Saturday, August 25, 2012

Health and Life in the Kitchen, Pt. 2

This entry is a continuation of the previous, and a part of the Green Week Household Overhaul Series. 

Sufficiency of Storage
Storing things in the kitchen is an important ability for a number of reasons. For one thing, the more storage you have, the less often you should have to go out to get food - an important consideration in reducing fuel costs and associated emissions. There's really two types of storage in a kitchen - cold storage (your fridge/freezer), and dry storage (cupboards, bins, tins, and so on).

Mise en Place - Organization and Preparation
Mise en Place is a French phrase loosely meaning "everything in its place" - in professional cooking, this refers to having all your ingredients peeled, chopped, and ready to go. It's an important part of streamlining the kitchen for service, but it's also surprisingly helpful for storing things.

If you know, for example, that the only use you have for celery is making mirepoix, you're liable to do what I do - dice all of your celery as soon as you buy it and freeze it. Freezing isn't my favourite way to preserve foods, but frozen celery goes a long way - long enough that you actually get to use it all. This goes back to when I was talking about making grocery lists by making a menu for the week first. Now that you know what you're going to eat all week, do as much preparation as possible. Peel and chop vegetables, do whatever butchery you have to do, and freeze or refrigerate. Suddenly you have food that you can cook in a matter of minutes rather than inside of an hour.

Remember, there are only ever two reasons anyone eats processed foods - it's either cheaper than "real" food, or they can have it ready right away. Getting your mise en place done is a good way to cut that last advantage out of processed foods and back over to the real food.

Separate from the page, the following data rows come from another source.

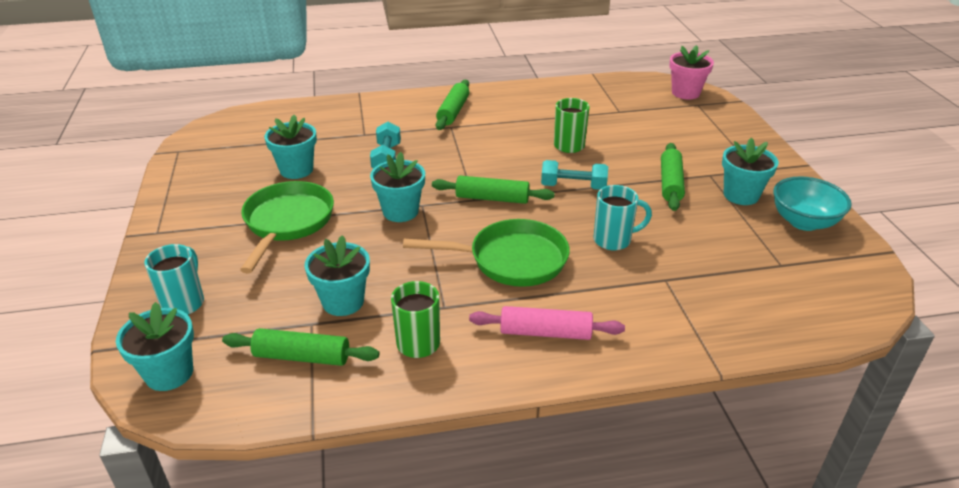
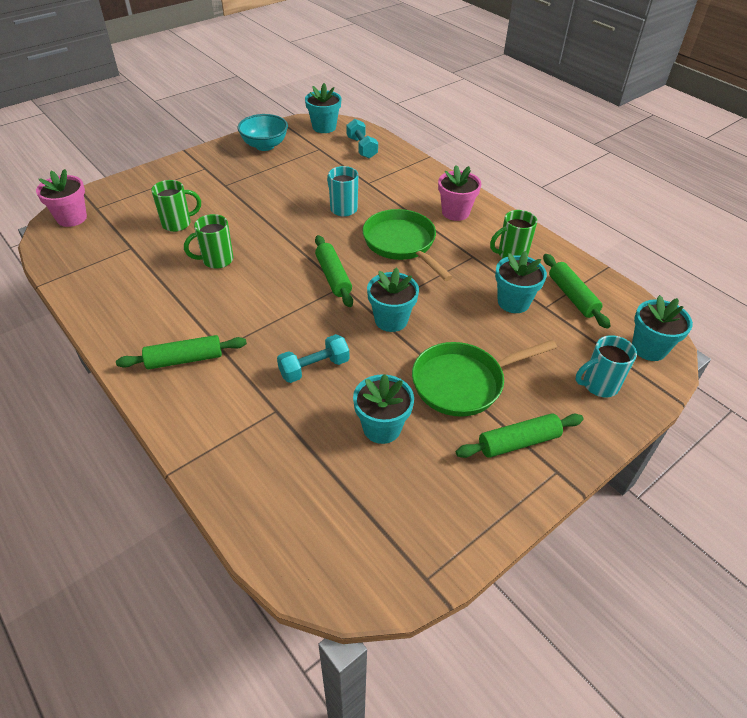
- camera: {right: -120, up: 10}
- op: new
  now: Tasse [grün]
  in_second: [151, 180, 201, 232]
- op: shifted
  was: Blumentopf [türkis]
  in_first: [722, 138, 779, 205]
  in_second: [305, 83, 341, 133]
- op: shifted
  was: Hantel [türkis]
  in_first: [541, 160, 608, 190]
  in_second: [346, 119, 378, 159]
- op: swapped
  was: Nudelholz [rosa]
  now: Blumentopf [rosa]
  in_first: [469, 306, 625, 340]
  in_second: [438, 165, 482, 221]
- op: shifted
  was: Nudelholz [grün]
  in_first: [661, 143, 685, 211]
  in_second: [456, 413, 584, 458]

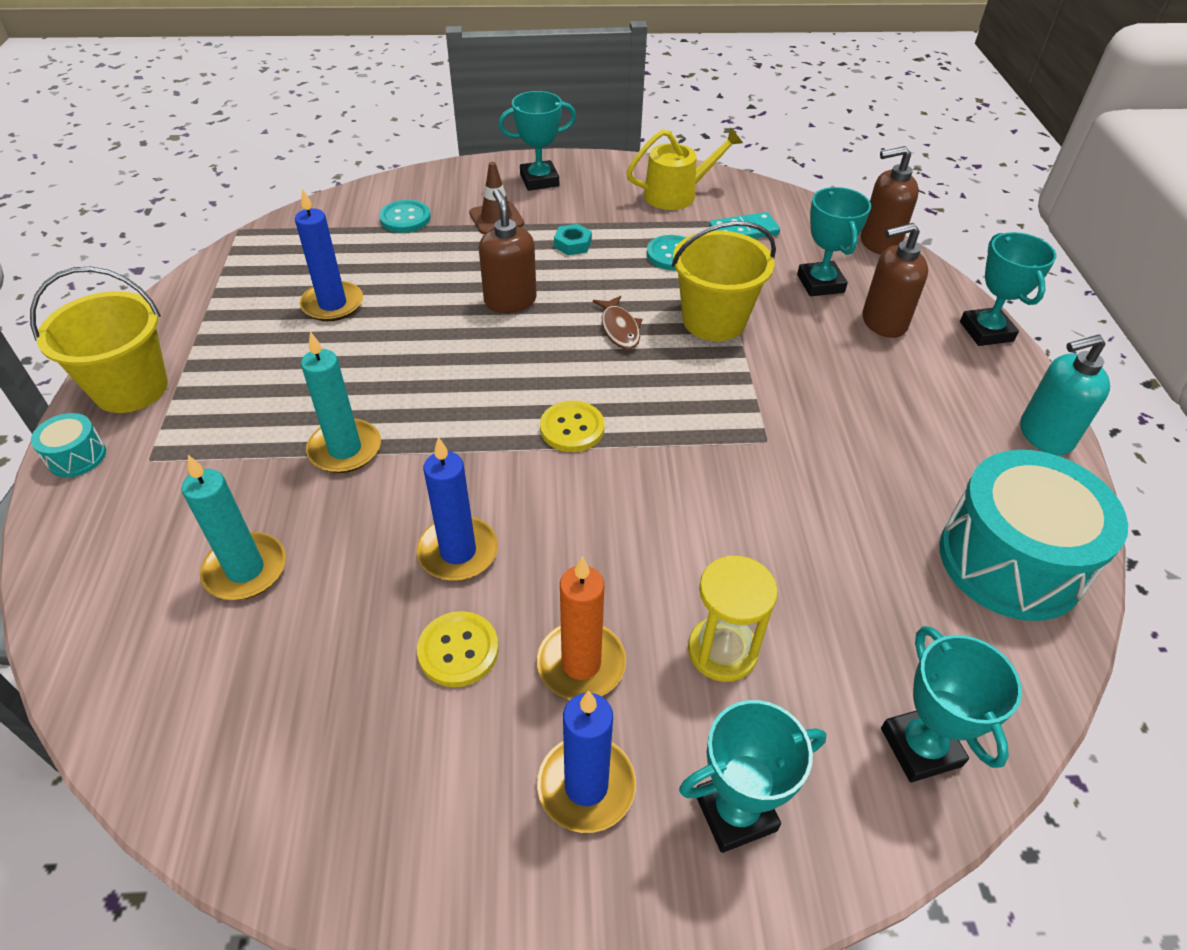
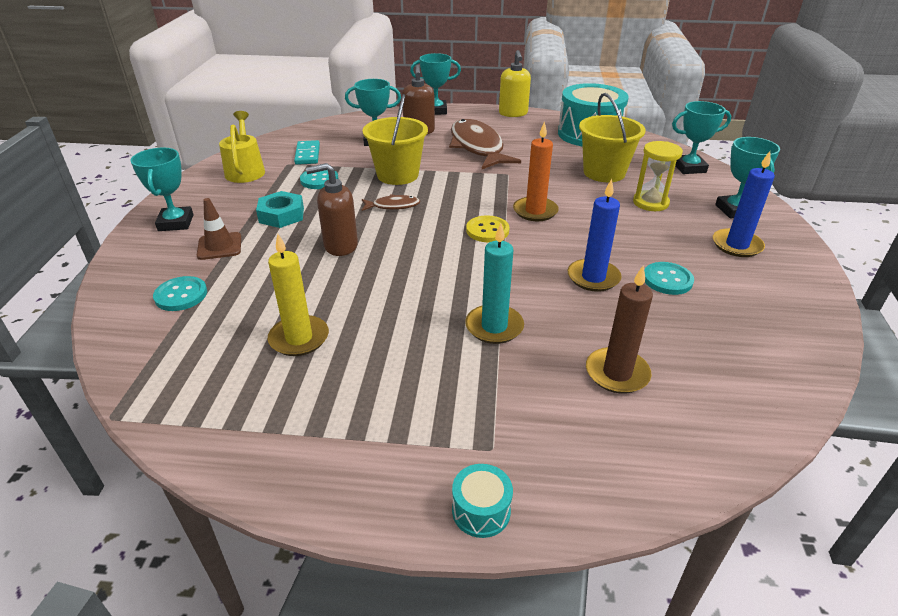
- camera: {right: -80, up: -10}
- op: scaled
  was: Sechskantmutter [türkis]
  in_first: [554, 224, 592, 255]
  in_second: [256, 191, 304, 228]
  ratio: 1.56
- op: repainted
  was: Kerze [blau]
  now: Kerze [gelb]
  in_first: [295, 188, 363, 321]
  in_second: [268, 234, 329, 356]
- op: new
  now: Fisch [braun]
  in_second: [449, 119, 521, 169]
- op: repainted
  was: Seifenspender [türkis]
  now: Seifenspender [gelb]
  in_first: [1020, 334, 1110, 455]
  in_second: [499, 50, 531, 117]
- op: shifted
  was: Kerze [orange]
  in_first: [537, 556, 626, 700]
  in_second: [513, 121, 559, 221]
- op: shifted
  was: Eimer [gelb]
  in_first: [30, 267, 168, 413]
  in_second: [579, 93, 646, 182]
- op: repainted
  was: Kerze [türkis]
  now: Kerze [braun]
  in_first: [181, 455, 286, 600]
  in_second: [586, 266, 653, 394]
- op: repainted
  was: Knopf [gelb]
  now: Knopf [türkis]
  in_first: [417, 611, 499, 687]
  in_second: [644, 262, 694, 295]
- op: gone
  was: Seifenspender [braun]
  in_first: [861, 146, 919, 255]

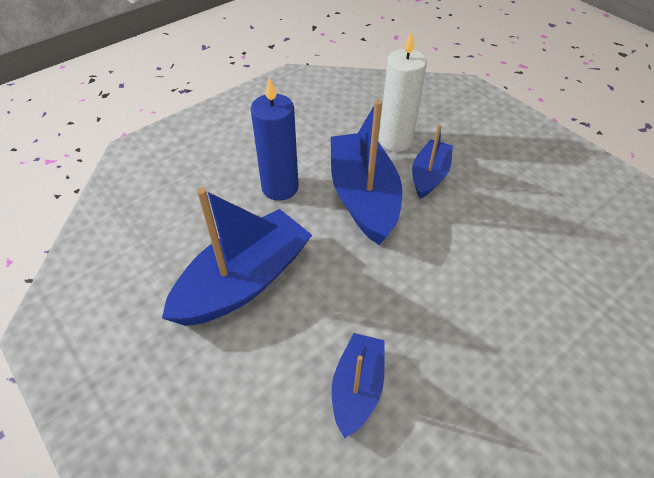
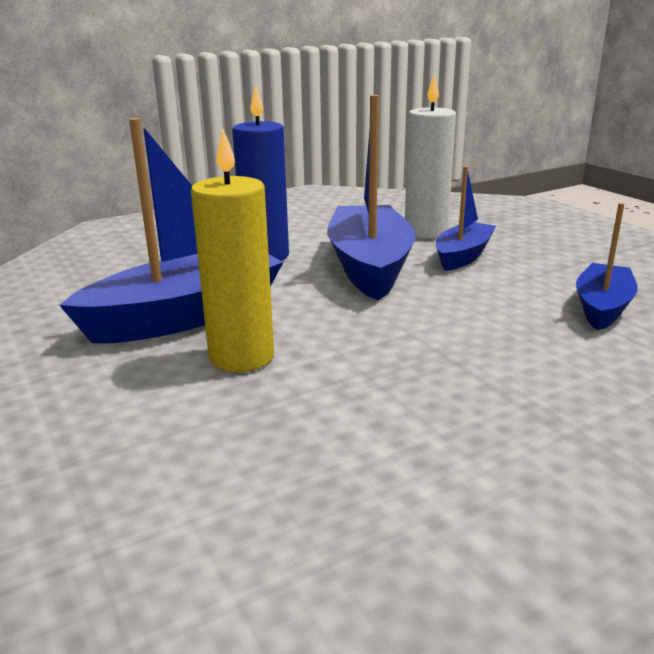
- camera: {right: 10, up: -25}
- op: new
  now: Kerze [gelb]
  in_second: [191, 129, 274, 372]
- op: shifted
  was: Boot [blau]
  in_first: [332, 333, 385, 438]
  in_second: [576, 203, 638, 331]

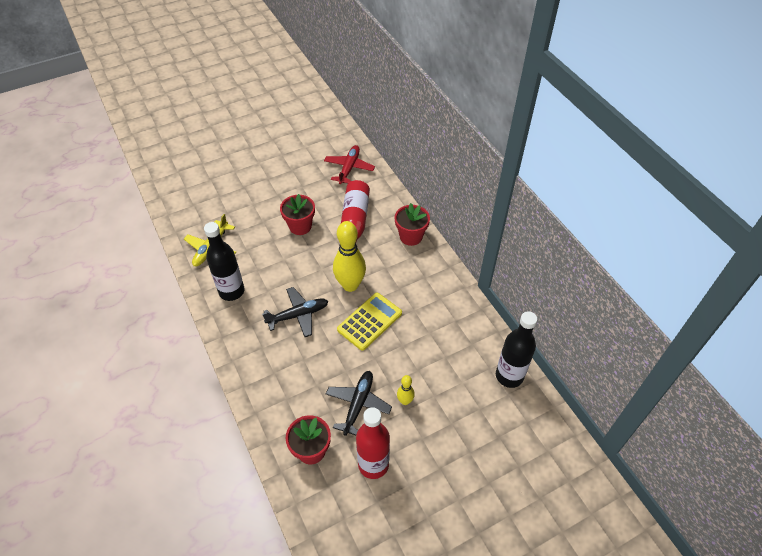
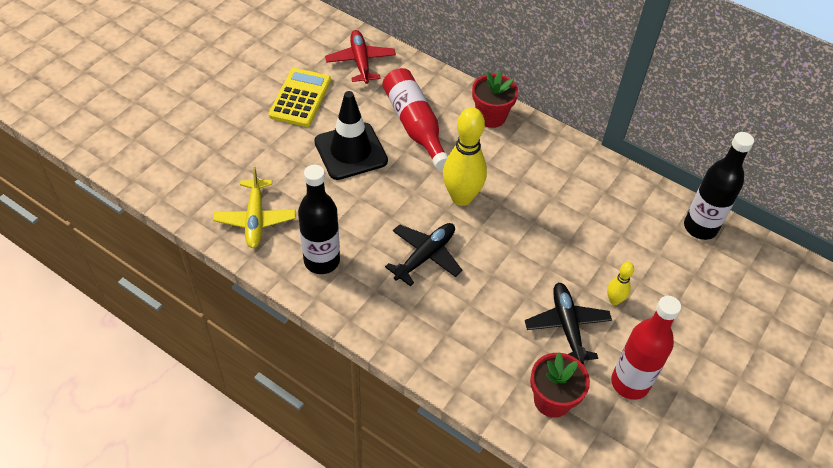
- camera: {right: -30, up: 0}
- op: shifted
  was: Taschenrechner [gelb]
  in_first: [337, 293, 402, 351]
  in_second: [269, 68, 331, 127]
- op: swapped
  was: Blumentopf [rot]
  now: Leitkegel [schwarz]
  in_first: [280, 194, 315, 235]
  in_second: [314, 91, 388, 180]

The Fridge and You - a Study in Food Safety
One of the first things they taught us in school was food safety, and after we got through the tedium of memorizing the impacts of various biological hazards and their key temperatures, we learned that there was a right way and a wrong way to pack a fridge. Believe it or not, it's actually way easier to keep a walk-in fridge (with the volume of a 10'x10' room) than it is to keep the few hundred litres of your fridge organized. This is made worse by the fact that fridges are usually laid out wrong for this to work.

The Golden Rule - The elevation of food in the fridge is inversely proportional to the safety risk it poses. What this means is that foods you eat raw should be at the top, then produce, then meats. Ideally the meats themselves are stratified as well. This is where most fridges meet their first problem: they place their "vegetable crisper drawers" at the bottom of the fridge. For one thing, these drawers are functionally useless. You are far better off sticking your vegetables in the middle of the shelf (and knowing how to store them properly) than putting them in that bottom drawer.

Always try to keep a fridge as full as possible while still leaving room for air to circulate. Where possible, pad empty sections with containers of water - both to keep a ready supply of drinking water on hand, and to reduce the amount by which the temperature of the inside of the fridge changes when the door is open, and reduce strain and energy consumption for the actual cooling motor.

But What do I Use?
I'm a huge fan of containers of all kinds, and a part of that, I suspect, is tied to my addiction to shopping at Staples. In the kitchen, containers have every use, from holding raw to prepared foods, holding utensils, and so on. Very rarely now, does anything get stored in its own container. I immediately partition meat when purchased and freeze it in individual portions (double wrapped in Saran, until I find containers good enough to prevent freezer burn). Vegetables get cut up as quickly as possible and stored, either just in a container or in citrus-acidified water, depending on their nature. Cooked meals go into containers if there's any left over. Mason jars are perfect for soups.

I have found the use of containers, whether re-purposed from other products, being glass or plastic, to dramatically reduce the amount of garbage my kitchen outputs on a daily basis. Having a ready supply of containers has also made it easier to prepare lunches in advance and bring them to work, as opposed to eating the high-sodium, high-fructose meals of the mall food court.

The golden rule in this regard is to use containers that can be used over and over again. The more often you use a thing, the less often you're replacing it.